Die Untersuchung wurde vom nordirischen Department of Health in Auftrag gegeben und liegt nun in voller Länge vor. Ihr Kernbefund: Zwischen dem, was zahnärztliche Versorgung tatsächlich kostet, und dem, was dafür gezahlt wird, klafft eine erhebliche Lücke. Diese Lücke gefährdet aus Sicht des Berichts die Tragfähigkeit der aktuellen Strukturen – und damit auch den Zugang der Patientinnen und Patienten zur Regelversorgung. Die Zahnärzteschaft hatte entsprechende Sorgen bereits mehrfach geäußert; der Bericht untermauert sie nun mit Zahlen.

Gesundheitsminister Robbie Butler hat bei der Veröffentlichung deutlich gemacht, dass man die Sorgen der Zahnärzteschaft um faire Honorare ebenso anerkenne wie die Auswirkungen auf wartende Patienten. Gleichzeitig sei die finanzielle Lage so angespannt, dass die im Bericht bezifferten Investitionen derzeit nicht in voller Höhe geleistet werden könnten. Transparenz sei wichtig, begründete er die Entscheidung, den Bericht vollständig zu veröffentlichen, anstatt ihn in der Schublade verschwinden zu lassen.

Was folgt – und was Sie selbst in der Hand haben

Das Ministerium kündigte an, gemeinsam mit der British Dental Association und weiteren Beteiligten eine Optionsbewertung für eine Honorarreform durchzuführen. Am Ende dieses Prozesses soll eine öffentliche Konsultation stehen. Veränderungen werden also Zeit brauchen – und bis dahin gilt: Kein Patient kann allein vom System abhängig sein.

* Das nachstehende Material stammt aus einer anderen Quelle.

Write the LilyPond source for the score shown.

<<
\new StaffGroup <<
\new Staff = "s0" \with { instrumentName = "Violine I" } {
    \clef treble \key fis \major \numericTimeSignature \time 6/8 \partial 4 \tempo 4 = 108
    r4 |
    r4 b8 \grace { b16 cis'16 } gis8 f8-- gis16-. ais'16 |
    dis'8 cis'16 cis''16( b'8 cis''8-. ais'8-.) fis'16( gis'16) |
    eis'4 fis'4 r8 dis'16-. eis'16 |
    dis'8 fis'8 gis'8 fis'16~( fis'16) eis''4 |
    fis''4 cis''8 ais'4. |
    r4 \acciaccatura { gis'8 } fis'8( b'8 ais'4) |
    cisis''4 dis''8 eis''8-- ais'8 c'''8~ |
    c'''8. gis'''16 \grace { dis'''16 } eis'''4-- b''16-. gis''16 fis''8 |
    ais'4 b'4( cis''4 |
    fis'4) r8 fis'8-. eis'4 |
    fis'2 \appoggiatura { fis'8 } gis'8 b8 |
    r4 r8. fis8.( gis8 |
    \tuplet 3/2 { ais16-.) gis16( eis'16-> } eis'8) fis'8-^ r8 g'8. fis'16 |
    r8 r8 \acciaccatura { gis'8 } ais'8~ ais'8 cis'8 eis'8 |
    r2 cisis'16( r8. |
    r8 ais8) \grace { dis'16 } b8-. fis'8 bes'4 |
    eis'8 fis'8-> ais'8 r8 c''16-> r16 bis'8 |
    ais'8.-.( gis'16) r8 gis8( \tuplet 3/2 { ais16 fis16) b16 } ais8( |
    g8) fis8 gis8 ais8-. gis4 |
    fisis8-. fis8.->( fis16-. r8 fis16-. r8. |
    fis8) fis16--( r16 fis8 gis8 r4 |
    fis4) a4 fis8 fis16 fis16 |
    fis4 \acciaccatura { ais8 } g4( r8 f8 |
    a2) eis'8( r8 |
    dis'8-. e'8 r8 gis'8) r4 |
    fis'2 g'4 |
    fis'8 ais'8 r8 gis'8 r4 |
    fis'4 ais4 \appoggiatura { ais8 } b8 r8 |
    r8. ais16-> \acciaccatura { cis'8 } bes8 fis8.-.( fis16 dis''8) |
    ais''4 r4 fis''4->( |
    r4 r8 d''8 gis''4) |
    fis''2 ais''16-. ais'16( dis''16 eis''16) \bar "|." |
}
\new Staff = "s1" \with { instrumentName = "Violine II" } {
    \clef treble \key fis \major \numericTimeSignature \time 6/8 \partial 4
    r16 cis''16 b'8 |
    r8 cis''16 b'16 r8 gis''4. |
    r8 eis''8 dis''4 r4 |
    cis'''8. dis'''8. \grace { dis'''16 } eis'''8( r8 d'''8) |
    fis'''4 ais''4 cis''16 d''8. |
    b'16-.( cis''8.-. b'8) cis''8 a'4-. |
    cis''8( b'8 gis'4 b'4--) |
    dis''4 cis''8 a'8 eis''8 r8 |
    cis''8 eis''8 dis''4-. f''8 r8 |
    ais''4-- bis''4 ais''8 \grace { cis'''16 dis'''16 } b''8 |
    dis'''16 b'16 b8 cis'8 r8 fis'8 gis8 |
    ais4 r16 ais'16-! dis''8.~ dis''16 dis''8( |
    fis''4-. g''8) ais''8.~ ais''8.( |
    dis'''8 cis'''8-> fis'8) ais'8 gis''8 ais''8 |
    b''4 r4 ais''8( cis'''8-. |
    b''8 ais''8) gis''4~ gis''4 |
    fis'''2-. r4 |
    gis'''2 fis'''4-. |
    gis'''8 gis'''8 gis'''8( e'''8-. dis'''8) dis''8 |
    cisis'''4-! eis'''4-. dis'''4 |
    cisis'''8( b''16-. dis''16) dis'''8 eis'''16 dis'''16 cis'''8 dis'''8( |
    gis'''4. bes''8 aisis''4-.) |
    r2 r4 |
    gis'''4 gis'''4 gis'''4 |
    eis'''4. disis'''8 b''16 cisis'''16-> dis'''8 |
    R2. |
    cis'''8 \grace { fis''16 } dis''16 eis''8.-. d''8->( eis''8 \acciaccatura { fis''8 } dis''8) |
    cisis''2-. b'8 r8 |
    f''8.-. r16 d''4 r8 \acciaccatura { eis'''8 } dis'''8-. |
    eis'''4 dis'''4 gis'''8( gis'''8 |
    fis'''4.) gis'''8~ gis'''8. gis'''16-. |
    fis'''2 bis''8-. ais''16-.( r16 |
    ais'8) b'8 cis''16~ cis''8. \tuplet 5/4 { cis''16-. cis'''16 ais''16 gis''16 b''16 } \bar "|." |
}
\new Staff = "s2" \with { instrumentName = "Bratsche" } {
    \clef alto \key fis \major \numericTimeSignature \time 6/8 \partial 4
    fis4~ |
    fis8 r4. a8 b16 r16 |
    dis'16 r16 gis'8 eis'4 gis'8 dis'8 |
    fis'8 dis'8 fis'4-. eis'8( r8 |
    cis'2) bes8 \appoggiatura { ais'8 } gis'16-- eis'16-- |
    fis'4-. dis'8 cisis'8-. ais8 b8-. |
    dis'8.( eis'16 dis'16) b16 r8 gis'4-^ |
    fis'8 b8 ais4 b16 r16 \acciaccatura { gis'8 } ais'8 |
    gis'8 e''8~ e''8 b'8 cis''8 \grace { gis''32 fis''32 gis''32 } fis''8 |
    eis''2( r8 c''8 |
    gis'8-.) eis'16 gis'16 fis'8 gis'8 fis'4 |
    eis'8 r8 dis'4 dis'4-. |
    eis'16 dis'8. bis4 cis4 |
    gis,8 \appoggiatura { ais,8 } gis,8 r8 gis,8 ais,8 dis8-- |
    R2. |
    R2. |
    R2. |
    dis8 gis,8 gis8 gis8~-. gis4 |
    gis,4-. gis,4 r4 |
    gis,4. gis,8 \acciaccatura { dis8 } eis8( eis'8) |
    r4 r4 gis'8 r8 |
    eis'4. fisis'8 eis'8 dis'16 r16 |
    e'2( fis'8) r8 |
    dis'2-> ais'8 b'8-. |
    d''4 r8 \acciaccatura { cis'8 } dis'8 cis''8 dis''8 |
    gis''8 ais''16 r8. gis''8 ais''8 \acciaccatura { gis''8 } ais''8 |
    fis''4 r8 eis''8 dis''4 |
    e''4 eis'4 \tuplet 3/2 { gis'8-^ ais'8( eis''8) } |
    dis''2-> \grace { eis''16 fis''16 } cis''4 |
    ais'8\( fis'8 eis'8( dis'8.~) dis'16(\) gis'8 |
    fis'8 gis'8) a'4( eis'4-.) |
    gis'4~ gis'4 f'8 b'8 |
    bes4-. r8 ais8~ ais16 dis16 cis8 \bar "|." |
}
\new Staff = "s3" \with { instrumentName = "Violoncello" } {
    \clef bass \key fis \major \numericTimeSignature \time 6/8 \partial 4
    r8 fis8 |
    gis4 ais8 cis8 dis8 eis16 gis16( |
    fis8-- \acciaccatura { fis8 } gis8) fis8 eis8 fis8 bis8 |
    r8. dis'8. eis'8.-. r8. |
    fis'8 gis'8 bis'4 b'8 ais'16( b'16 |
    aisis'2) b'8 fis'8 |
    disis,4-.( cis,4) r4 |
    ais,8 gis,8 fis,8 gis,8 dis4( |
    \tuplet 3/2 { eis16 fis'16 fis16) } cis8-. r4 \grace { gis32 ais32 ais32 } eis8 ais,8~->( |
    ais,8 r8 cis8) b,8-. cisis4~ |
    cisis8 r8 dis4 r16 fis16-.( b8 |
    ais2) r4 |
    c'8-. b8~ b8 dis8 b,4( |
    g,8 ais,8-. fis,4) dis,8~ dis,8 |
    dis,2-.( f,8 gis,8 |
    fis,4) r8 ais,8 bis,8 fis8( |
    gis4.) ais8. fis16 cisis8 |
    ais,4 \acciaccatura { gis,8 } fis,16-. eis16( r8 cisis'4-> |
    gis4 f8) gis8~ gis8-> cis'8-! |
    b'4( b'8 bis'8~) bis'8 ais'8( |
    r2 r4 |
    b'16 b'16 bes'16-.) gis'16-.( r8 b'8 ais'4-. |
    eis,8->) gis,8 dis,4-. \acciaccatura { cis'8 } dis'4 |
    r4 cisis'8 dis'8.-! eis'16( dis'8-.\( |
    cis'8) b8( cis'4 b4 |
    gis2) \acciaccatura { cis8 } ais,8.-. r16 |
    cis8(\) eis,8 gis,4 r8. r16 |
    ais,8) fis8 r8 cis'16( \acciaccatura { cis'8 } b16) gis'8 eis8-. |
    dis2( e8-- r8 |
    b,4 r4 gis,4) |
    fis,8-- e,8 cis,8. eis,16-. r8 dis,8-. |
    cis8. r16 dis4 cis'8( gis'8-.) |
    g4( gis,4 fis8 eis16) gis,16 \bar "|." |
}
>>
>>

Was bedeutet das für Sie konkret? Der Bericht verdeutlicht vor allem eins: Ein stabiles Vertrauensverhältnis zu Ihrer Zahnarztpraxis und eine konsequente eigene Routine sind der beste Schutz dagegen, im Ernstfall ohne Anlaufstelle dazustehen. Regelmäßige Kontrolluntersuchungen alle sechs Monate, eine gründliche häusliche Routine mit fluoridhaltiger Zahnpasta und Zahnseide sowie das ehrliche Ansprechen selbst kleiner Beschwerden beim nächsten Termin – all das verlängert die Zeit, in der Ihre eigene Zahnsubstanz erhalten bleibt. So verringern Sie die Wahrscheinlichkeit, dass aus einer kleinen Stelle ein aufwendiger Eingriff wird.

Mein Tipp: Tragen Sie Ihren nächsten Vorsorgetermin jetzt gleich in den Kalender ein. Sechs Monate sind ein gutes Intervall, um Probleme zu erkennen, solange sie noch klein und gut behandelbar sind.